PecanProject / pecan

The Predictive Ecosystem Analyzer (PEcAn) is an integrated ecological bioinformatics toolbox.
www.pecanproject.org
Other
202 stars 234 forks source link

Enable reading of Ameriflux/Fluxnet BADM sheets #350

Open mdietze opened 9 years ago

mdietze commented 9 years ago

Migration of issue from old Redmine site (RM#2145)

Ankur's original description:

Ameriflux has been slowly publishing the revised biological, ancillary, disturbance, metadata sheets (BADM), hopefully more machine readable, but still in Excel. The website is http://ameriflux.lbl.gov/AmeriFluxSites/Pages/BADM-Site.aspx

In terms of tasks, I think this involves: 1) Getting all the useful (there are hundreds, including some like "manufacturer of your sonic anemometer" which we probably don't need) variables defined in BETY 2) describe the format in the database - I propose that we simply convert site specific BADM sheet XLS files to CSV 3) extend bety or pecan to read these BADM sheets to update priors and parameters. Do we store the entire CSV file somehow in BETA or write a script to harvest values whenever we get a new CSV to be inserted into BETY?

Please correct me on what the best approach here and excuse my poor use of terminology for various systems. Another issue is that many of the values are "summary" (like site LAI or total biomass in the flux footprint) instead of specific to a species. So how does that fit into the schema (site or PFT?)? I also suspect that these sheets will be updated by each site with some unpredictable frequency and interval - there doesn't seem to be a designated place to download these yet, but eventually it would be good to have a script that searches for updated BADM prior to running at a site.

Why this matters: the trait and site observations in the BADM are a gold-mine when it comes to constraining the models - a few observations from one variable here like LAI or total organic soil C is worth thousands of flux tower NEE observations. The challenge is the non-standard frequency, non-standard measurement protocols, and lack of sub-site level data. But some high frequency data will be here too like chamber flux soil respiration.

Anyway, seems like this is the time to start this discussion as Fluxnet is close to finalizing this finally.

Mike's Response:

For tasks, yes those three sound right, with the third being the bulk of the work.

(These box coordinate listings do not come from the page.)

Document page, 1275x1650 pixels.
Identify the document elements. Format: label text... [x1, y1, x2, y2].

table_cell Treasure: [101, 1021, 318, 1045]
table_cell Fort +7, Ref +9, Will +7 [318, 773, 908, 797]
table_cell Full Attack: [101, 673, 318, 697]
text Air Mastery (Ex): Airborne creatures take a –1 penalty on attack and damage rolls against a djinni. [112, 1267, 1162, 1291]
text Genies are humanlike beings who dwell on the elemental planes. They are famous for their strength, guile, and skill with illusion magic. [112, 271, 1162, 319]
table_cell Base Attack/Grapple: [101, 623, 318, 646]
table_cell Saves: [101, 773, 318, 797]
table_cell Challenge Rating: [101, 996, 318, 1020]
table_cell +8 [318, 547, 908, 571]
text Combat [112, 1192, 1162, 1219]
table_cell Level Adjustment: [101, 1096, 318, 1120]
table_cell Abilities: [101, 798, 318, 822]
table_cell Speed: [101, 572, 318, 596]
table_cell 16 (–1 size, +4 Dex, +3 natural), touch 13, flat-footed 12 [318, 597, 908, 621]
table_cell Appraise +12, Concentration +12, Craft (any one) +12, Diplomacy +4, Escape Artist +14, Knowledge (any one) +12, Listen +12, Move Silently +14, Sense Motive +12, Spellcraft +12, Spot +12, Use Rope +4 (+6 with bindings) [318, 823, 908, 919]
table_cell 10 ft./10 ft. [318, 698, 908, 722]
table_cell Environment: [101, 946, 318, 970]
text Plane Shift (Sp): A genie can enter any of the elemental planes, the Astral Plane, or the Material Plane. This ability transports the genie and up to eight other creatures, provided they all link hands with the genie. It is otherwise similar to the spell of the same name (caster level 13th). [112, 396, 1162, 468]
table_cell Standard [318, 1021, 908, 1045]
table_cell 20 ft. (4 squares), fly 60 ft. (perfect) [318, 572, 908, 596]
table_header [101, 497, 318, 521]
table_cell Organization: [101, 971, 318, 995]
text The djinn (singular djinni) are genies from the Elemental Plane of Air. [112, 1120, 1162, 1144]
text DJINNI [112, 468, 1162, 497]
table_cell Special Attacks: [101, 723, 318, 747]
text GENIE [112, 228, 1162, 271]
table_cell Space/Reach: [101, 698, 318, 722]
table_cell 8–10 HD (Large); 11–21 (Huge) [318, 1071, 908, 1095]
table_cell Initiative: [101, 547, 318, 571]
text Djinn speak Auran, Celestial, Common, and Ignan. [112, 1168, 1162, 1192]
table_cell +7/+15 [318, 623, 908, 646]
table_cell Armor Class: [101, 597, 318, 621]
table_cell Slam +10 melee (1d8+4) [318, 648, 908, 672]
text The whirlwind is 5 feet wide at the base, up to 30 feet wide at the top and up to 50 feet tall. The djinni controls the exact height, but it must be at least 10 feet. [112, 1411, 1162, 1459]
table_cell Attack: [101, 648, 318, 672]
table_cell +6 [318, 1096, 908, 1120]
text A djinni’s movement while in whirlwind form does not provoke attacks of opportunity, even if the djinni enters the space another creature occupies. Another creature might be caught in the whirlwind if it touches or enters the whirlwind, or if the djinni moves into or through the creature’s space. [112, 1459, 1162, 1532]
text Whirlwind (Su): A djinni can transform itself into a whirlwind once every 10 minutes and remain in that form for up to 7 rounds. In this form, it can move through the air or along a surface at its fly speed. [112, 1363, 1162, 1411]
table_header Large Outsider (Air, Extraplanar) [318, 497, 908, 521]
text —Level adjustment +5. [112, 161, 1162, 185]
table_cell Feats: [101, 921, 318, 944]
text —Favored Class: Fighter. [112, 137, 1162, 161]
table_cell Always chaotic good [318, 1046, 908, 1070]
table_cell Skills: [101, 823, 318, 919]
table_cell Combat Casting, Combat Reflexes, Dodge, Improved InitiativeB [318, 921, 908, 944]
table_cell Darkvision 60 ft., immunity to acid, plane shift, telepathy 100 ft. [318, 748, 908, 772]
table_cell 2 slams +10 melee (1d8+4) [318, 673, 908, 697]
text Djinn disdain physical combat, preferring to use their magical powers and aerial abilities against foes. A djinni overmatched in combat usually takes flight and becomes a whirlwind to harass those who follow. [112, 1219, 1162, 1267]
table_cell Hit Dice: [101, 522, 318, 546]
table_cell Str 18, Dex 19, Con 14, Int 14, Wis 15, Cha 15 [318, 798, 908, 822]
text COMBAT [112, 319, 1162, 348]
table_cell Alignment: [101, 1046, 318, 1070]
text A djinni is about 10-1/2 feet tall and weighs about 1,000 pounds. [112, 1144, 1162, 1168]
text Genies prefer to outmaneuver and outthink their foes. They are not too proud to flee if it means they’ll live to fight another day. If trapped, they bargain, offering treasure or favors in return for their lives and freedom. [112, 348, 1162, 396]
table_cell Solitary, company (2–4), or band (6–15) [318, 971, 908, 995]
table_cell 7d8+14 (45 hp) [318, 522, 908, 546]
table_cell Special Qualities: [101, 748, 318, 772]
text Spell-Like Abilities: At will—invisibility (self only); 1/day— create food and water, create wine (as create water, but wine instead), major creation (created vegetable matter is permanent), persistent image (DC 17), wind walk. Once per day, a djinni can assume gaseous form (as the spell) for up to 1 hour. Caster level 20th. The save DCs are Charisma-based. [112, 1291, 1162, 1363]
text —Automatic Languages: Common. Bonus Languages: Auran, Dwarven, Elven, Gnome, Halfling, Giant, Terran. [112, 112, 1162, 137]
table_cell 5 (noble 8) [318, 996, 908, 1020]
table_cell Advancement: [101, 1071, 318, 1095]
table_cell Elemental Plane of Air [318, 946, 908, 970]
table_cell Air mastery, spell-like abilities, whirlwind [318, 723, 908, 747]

The biggest question here seems to be whether to extract all possible info from these files and insert it into the traits table, or to access information from these files "on the fly" as needed.

The second question, what to do about file updates, files naturally from the first. If we access these files on the fly then updating versions is simple. If we insert the data into the database then with the upload we need to store some sort of log file that would allow all lines that were added to be deleted if the file is updated. From the updated file we would then insert the new values.

Based on the pain of doing the second case, I lean towards reading files on the fly. However, this will require either an update to read.trait.data to do this, or the addition of a module after read.trait.data that would update the data structure before the meta-analysis. The other reasons that I lean towards this approach are that 1) we may add new variables at a latter date, which is easier to deal with if we don't have to dump/reload all BADM, 2) there may be data that are closer to raw observations than summary stats, which should be treated differently in the meta-analysis than the literature data, 3) not all data may make sense as a 'trait' -- I could see a good chunk of this data being used in site-specific calibration & validation. The argument FOR doing the extraction up front is that you would have to read and parse ALL of the BADM files for a biome on the fly for things like the meta-analysis, however now that we're no longer re-running the meta-analysis every time the model is run this seems like a lot less overhead than it used to be.

Now, for the sake of getting started, the first two tasks, and the need to write code to parse these files for the third, will be identical regardless of whether we parse the files every time or just on updates.

github-actions[bot] commented 3 years ago

This issue is stale because it has been open 365 days with no activity.